In my opinion, promoting financial literacy and enabling easy access to a transaction account is the absolute need today. Teaching people to save and manage money while giving them access to an account to send and receive money is a step in the right direction.
This explains why the World Bank Group’s primary goal for Universal Financial Access 2020 was to ensure that people globally will be able to access a transaction account.
With a transaction account, the underbanked are more likely to make use of other financial services such as insurance or loans thereby broadening the financial inclusion drive.
Achieving sustainable development goals with financial inclusion
Greater access to financial products and services also brings with it additional benefits like enhancing women’s empowerment, increasing earning potential, higher usage of digital platforms, and the likes.
Though financial inclusion is not directed at achieving the Sustainable Development Goals (SDGs) laid down by the UN, as per the reports, financial inclusion is known to be a strong enabler for most of the SDGs.
Financial inclusion owing to digitized payment and financial services will further enable the progress towards achieving the SDGs by 2030 and have a massive economic and social impact on millions around the world.
Digital financial inclusion – democratizing finance
The pandemic has been driving the world into a cashless society. The unbanked population, however, is not ready for a cash-free future.
A conscious shift towards digital financial services could be a game-changer here. Advancements in FinTech services, real-time mobile payments, and online banking can bridge the gap between the unbanked and the financial services.

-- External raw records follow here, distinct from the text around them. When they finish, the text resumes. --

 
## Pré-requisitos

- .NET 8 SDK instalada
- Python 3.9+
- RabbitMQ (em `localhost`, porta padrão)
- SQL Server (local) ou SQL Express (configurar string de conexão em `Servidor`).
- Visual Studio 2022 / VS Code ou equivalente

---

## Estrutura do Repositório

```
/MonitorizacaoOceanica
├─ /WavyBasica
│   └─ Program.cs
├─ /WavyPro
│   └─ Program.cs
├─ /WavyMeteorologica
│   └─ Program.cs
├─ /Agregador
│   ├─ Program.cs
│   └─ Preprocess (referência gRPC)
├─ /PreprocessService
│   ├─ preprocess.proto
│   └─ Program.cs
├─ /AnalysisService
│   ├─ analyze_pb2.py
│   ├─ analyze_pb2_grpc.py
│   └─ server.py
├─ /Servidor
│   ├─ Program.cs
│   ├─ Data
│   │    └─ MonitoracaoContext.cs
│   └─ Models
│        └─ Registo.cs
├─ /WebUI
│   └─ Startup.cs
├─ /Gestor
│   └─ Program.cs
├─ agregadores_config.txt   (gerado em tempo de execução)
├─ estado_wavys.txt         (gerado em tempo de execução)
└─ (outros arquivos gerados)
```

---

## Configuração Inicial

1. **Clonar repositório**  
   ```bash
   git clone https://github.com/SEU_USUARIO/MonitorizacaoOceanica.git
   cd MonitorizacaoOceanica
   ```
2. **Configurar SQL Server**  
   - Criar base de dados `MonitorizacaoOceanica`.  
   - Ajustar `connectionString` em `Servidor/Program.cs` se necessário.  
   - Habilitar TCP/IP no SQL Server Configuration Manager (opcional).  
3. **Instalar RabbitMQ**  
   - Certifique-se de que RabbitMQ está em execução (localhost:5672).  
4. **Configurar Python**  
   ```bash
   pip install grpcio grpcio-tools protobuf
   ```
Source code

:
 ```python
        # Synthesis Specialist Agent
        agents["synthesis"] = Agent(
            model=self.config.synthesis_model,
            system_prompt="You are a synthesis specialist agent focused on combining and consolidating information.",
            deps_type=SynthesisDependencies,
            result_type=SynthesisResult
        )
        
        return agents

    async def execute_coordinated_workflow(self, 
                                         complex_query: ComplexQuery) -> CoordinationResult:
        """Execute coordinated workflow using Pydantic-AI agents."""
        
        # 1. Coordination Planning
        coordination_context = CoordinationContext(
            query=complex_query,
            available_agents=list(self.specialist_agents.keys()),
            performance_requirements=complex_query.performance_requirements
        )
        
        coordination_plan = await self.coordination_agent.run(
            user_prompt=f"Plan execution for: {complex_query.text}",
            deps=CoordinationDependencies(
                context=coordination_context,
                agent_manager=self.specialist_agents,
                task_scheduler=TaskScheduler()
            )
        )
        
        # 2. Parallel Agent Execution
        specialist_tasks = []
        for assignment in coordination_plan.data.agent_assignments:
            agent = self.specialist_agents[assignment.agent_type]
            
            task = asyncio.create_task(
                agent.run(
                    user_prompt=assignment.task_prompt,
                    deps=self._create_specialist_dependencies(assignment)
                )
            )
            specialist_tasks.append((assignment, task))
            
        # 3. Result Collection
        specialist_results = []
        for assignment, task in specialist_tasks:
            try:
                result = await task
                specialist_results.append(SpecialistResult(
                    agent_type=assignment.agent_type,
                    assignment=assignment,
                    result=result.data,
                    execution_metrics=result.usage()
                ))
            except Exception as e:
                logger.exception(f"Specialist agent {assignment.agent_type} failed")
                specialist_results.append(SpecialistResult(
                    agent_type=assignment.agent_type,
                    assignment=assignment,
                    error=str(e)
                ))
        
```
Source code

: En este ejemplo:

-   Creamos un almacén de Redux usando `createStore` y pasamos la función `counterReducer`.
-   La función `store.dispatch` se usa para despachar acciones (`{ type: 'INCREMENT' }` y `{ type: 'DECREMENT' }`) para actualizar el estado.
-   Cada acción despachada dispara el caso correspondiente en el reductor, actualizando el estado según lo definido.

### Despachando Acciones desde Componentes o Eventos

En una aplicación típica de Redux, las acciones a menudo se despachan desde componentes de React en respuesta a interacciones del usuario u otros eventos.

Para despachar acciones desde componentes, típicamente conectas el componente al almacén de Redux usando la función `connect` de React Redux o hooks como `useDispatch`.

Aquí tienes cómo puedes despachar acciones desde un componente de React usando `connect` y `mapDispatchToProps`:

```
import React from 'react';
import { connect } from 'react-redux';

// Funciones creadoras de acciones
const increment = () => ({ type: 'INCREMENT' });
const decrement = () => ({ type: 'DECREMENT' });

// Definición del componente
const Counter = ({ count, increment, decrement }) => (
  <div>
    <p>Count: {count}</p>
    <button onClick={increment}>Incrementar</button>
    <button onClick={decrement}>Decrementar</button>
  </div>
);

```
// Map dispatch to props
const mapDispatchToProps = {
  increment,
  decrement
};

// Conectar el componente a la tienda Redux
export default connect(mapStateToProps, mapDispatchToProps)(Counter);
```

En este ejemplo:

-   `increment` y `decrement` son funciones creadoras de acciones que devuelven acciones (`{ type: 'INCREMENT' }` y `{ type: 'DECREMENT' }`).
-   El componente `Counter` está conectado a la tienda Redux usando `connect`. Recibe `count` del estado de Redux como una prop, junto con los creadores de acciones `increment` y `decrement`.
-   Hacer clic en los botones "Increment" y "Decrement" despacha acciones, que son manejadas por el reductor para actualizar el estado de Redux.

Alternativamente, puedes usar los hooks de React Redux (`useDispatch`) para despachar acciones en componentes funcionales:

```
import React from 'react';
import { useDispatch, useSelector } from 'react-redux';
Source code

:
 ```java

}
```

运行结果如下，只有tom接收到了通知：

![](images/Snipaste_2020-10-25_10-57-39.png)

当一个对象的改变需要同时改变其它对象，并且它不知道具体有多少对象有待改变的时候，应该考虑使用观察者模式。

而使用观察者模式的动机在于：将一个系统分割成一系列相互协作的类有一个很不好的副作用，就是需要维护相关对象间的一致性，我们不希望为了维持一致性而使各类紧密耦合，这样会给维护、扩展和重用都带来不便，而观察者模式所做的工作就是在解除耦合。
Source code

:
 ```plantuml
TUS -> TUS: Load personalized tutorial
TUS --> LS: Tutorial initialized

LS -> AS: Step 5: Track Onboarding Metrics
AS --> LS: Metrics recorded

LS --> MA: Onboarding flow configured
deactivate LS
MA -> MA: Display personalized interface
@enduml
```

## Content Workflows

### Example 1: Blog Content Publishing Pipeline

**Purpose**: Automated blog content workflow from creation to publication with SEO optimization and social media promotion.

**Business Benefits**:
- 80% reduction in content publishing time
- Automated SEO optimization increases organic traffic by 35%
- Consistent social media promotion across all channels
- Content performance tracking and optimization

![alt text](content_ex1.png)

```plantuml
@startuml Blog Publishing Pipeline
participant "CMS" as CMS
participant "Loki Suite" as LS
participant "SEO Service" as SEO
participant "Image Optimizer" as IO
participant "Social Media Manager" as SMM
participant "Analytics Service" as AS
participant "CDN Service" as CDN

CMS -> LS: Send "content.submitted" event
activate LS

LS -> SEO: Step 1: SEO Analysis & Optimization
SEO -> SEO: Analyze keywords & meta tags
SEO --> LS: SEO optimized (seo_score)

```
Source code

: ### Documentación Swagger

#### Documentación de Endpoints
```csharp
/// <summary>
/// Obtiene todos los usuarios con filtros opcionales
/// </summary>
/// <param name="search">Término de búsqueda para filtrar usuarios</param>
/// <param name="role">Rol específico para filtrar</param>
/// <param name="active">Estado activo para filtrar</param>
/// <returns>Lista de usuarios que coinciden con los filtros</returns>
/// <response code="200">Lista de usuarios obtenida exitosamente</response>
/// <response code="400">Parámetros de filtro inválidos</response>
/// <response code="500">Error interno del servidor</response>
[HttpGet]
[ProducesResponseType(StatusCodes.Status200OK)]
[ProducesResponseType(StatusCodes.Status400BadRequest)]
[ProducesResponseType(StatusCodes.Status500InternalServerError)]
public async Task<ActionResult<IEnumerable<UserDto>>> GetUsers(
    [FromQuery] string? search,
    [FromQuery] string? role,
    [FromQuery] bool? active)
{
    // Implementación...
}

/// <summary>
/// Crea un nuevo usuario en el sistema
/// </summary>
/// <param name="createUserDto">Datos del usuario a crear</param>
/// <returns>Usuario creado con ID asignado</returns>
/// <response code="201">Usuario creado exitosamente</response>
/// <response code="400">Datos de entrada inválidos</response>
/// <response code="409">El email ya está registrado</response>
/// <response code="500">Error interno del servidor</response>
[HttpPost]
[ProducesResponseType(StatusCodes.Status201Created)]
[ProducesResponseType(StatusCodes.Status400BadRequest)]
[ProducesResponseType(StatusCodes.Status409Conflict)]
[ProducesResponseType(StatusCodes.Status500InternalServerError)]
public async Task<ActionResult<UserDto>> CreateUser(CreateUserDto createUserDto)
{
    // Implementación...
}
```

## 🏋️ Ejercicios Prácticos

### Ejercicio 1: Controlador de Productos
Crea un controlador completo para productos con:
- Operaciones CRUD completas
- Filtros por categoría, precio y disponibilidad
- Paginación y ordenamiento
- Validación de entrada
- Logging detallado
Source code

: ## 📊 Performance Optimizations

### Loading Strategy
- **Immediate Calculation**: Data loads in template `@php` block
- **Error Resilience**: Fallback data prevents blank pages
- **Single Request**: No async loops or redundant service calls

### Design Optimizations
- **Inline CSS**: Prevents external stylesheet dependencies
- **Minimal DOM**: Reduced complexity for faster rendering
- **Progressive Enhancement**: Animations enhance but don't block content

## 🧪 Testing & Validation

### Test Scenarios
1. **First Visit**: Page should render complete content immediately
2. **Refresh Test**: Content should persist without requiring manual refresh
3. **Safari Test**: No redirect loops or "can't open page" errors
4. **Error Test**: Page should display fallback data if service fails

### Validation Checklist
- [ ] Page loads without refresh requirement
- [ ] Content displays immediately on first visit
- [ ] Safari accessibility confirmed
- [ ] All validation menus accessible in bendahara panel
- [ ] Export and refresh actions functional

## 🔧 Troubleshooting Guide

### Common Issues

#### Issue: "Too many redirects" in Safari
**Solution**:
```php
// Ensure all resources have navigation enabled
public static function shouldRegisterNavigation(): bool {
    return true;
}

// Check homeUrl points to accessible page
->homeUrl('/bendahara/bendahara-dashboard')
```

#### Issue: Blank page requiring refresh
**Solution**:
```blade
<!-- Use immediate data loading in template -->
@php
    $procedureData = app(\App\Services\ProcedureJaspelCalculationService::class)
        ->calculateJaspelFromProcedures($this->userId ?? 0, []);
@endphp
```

FinTech players and accelerated digitization of economies are mobilizing finance and fostering financial inclusion in recent years. How are they managing to do this? Let’s take a look:
- Designing financial products that are simple and can be conveniently used by people from all walks of life
- Making banking resources easily accessible and actively engaging with the customers to build personal relationships with them at scale
- Offering customized packages of financial services with the help of artificial intelligence and big data
- Tapping into alternative ways of user authentication such as facial or iris recognition, to not only enable easier access but ensure greater security
If you ask me, innovations from FinTechs can be leveraged not just to drive financial inclusion and sustainability but also to ensure a swift recovery of the economy from the onslaught of the pandemic.